My nipples tweaked in that air conditioned air and I was reminded to look around because I knew what the girls were capable of.
Heads of cabbage were on sale. “Cukes” were .25 for four and looking at a hunk of blue-cheese just made me drool, drip right between the nipples, just before I missed it. My boots clunked on the linoleum they polished religiously, snakeskin over that sickening shiny swirl. Man, there was no better place to go, when there was no better place to be. These poor employee bastards with their bow-ties trying hard not to be seen, were unaware they were on display in a place that made it famous.
Display was what it was all about here in the modern era of 1963. In here, you’d even think we’d land on the moon.
I stopped there and pondered that thought I’d just had.
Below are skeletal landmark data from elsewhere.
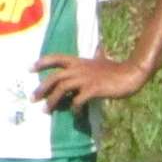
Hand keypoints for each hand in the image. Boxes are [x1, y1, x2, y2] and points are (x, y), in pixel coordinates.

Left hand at [36, 53, 151, 110]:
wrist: (132, 74)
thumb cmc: (117, 69)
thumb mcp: (103, 60)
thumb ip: (97, 56)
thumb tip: (99, 48)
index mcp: (79, 62)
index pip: (56, 58)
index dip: (42, 63)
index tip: (30, 69)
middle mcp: (79, 69)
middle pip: (54, 77)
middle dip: (41, 88)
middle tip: (33, 99)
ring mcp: (86, 79)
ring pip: (62, 89)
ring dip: (52, 100)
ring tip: (46, 110)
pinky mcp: (94, 90)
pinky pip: (78, 100)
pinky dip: (74, 108)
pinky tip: (75, 113)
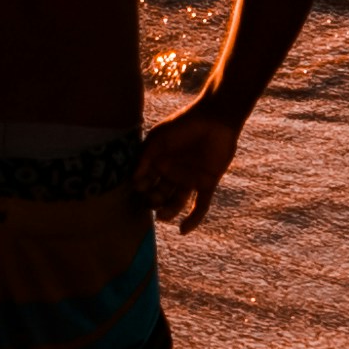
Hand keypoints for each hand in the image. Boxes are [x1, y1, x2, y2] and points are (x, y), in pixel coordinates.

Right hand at [137, 85, 243, 232]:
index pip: (144, 181)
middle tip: (152, 200)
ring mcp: (189, 179)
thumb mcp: (159, 137)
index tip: (138, 188)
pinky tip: (183, 230)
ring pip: (176, 203)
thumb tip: (133, 178)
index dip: (139, 188)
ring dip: (168, 212)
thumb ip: (145, 156)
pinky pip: (200, 206)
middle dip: (153, 201)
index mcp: (158, 161)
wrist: (215, 117)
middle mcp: (172, 173)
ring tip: (163, 216)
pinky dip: (193, 219)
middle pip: (158, 195)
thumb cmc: (184, 123)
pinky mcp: (207, 183)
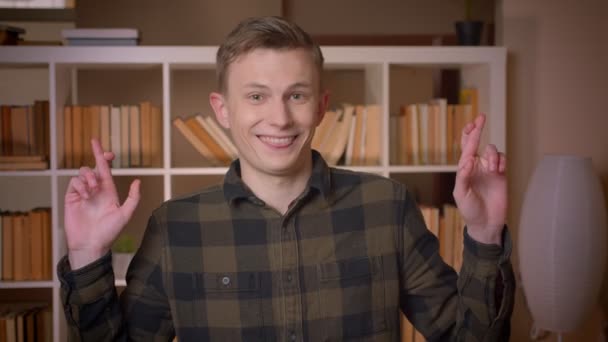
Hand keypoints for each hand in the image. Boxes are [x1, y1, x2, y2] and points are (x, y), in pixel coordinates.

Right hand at [64, 139, 140, 268]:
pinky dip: (80, 185)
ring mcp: (82, 193)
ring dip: (89, 176)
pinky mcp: (71, 198)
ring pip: (83, 172)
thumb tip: (137, 181)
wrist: (91, 245)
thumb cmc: (109, 232)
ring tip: (93, 189)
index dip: (103, 156)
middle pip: (93, 167)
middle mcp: (95, 190)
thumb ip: (133, 198)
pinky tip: (86, 195)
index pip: (106, 169)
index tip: (104, 147)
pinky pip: (73, 183)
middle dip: (97, 156)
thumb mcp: (125, 214)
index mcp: (108, 191)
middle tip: (102, 155)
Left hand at [452, 114, 506, 245]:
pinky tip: (499, 169)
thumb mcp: (462, 194)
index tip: (473, 123)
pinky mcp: (501, 175)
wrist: (486, 223)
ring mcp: (489, 170)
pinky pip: (502, 160)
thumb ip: (464, 176)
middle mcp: (476, 166)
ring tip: (493, 168)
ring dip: (492, 154)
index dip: (468, 134)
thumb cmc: (470, 210)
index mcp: (464, 169)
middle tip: (481, 118)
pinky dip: (501, 160)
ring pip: (491, 151)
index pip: (465, 148)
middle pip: (477, 143)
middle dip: (478, 130)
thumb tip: (467, 161)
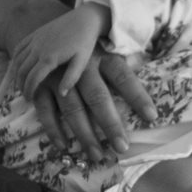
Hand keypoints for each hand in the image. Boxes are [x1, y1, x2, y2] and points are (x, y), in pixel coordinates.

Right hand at [10, 4, 107, 108]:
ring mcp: (35, 40)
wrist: (84, 19)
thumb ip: (72, 78)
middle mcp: (38, 48)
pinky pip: (20, 47)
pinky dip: (15, 59)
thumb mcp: (82, 61)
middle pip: (22, 70)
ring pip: (18, 60)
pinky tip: (17, 67)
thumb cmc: (85, 42)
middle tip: (25, 95)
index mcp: (50, 57)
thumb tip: (62, 94)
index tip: (29, 100)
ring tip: (20, 84)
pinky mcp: (35, 34)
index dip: (29, 91)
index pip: (32, 79)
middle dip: (21, 85)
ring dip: (16, 74)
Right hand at [30, 50, 156, 163]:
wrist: (49, 36)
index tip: (152, 117)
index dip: (138, 97)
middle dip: (111, 124)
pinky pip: (45, 111)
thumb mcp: (107, 52)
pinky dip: (53, 130)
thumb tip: (146, 93)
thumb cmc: (87, 52)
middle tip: (122, 147)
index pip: (124, 77)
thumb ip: (124, 71)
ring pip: (72, 109)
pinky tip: (63, 146)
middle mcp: (81, 68)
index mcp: (102, 58)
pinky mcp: (39, 86)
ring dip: (85, 134)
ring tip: (97, 155)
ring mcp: (58, 77)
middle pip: (98, 98)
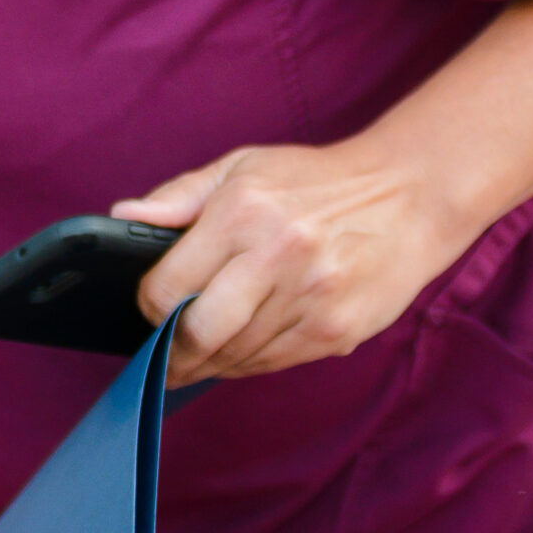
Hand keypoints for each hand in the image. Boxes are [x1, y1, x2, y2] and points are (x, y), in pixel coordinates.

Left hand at [113, 138, 441, 387]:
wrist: (410, 196)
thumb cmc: (317, 182)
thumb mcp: (243, 168)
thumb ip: (179, 197)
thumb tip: (122, 217)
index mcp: (243, 211)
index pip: (168, 285)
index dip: (149, 306)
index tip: (149, 310)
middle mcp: (276, 255)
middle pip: (198, 333)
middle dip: (171, 353)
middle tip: (163, 358)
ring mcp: (310, 298)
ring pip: (235, 358)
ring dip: (210, 363)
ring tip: (201, 354)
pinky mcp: (336, 331)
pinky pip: (274, 365)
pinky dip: (250, 364)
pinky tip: (244, 350)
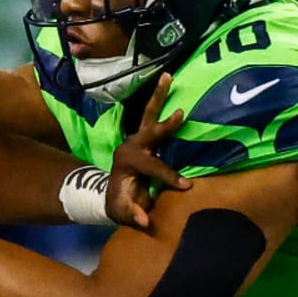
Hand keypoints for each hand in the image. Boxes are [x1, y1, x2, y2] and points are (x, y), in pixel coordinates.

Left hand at [109, 73, 190, 228]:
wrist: (112, 193)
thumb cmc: (119, 203)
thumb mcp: (122, 213)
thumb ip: (132, 215)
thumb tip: (144, 221)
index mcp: (127, 162)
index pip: (153, 166)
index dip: (169, 176)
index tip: (186, 186)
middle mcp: (131, 145)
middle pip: (149, 131)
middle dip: (165, 124)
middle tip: (180, 112)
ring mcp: (137, 138)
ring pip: (149, 114)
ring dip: (159, 95)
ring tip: (168, 75)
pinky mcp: (144, 136)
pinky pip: (154, 116)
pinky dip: (162, 100)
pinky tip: (171, 82)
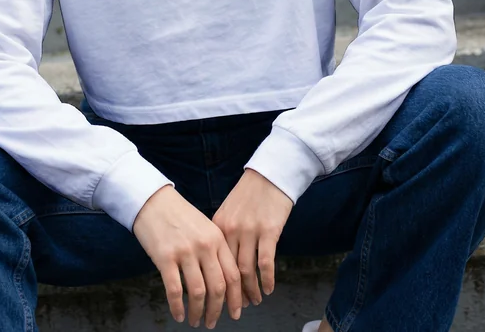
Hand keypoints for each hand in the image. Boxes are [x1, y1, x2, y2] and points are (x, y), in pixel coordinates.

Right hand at [133, 185, 243, 327]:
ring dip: (198, 312)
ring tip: (196, 321)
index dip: (235, 298)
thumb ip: (215, 250)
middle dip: (217, 310)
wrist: (153, 200)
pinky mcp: (165, 257)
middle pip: (218, 287)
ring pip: (198, 292)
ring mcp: (185, 251)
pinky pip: (175, 291)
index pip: (233, 275)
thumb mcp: (205, 227)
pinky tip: (178, 315)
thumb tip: (222, 282)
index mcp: (217, 238)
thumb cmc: (179, 215)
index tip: (235, 312)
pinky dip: (178, 307)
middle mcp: (204, 246)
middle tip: (213, 322)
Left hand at [211, 168, 293, 305]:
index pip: (214, 264)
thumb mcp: (229, 211)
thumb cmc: (249, 194)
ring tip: (254, 302)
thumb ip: (223, 234)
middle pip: (229, 271)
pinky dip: (267, 280)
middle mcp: (231, 230)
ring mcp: (250, 231)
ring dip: (251, 291)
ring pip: (247, 271)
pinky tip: (268, 290)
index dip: (218, 285)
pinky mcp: (269, 231)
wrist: (269, 174)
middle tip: (236, 310)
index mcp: (218, 227)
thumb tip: (219, 262)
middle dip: (233, 295)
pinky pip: (266, 263)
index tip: (219, 299)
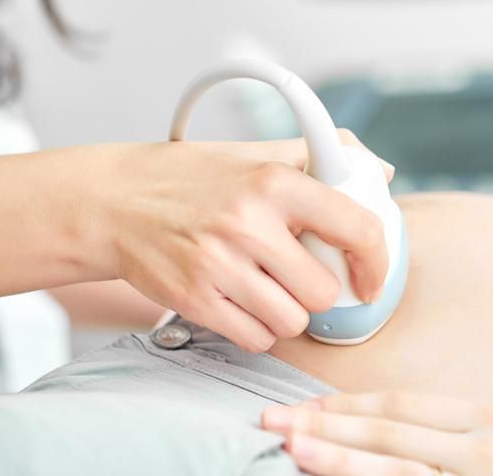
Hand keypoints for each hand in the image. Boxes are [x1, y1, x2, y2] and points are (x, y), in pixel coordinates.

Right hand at [79, 130, 393, 351]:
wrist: (112, 201)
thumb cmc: (191, 177)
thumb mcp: (254, 153)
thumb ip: (319, 156)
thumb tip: (379, 170)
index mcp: (274, 182)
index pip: (355, 227)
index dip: (377, 259)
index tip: (373, 275)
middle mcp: (249, 223)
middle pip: (323, 290)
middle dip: (317, 288)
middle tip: (296, 272)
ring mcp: (218, 265)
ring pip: (292, 321)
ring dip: (287, 312)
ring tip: (265, 286)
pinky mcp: (194, 299)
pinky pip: (256, 339)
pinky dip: (258, 329)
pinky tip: (242, 302)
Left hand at [262, 392, 492, 474]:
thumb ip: (473, 431)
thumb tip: (408, 429)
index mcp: (491, 420)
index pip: (401, 406)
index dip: (348, 405)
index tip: (307, 406)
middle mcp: (482, 448)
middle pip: (386, 432)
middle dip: (325, 424)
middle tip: (274, 421)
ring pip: (393, 469)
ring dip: (337, 460)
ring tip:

Because it was “super” it wasn’t just a market. It was all getting bigger like the lot was outside, and Pammy from my neighborhood, was leaving all small behind.
That was the new ideal, and that was how it fit. I followed my chrome cart, still empty, but looking.
It was all starting to rain down inside the show behind my eyes. I get it, I get it, I said to myself inside. It’s all supposed to get bigger, faster, prettier, hotter, tastier, brighter, sexier.
Until.
The cart stays empty, that’s what I came here for.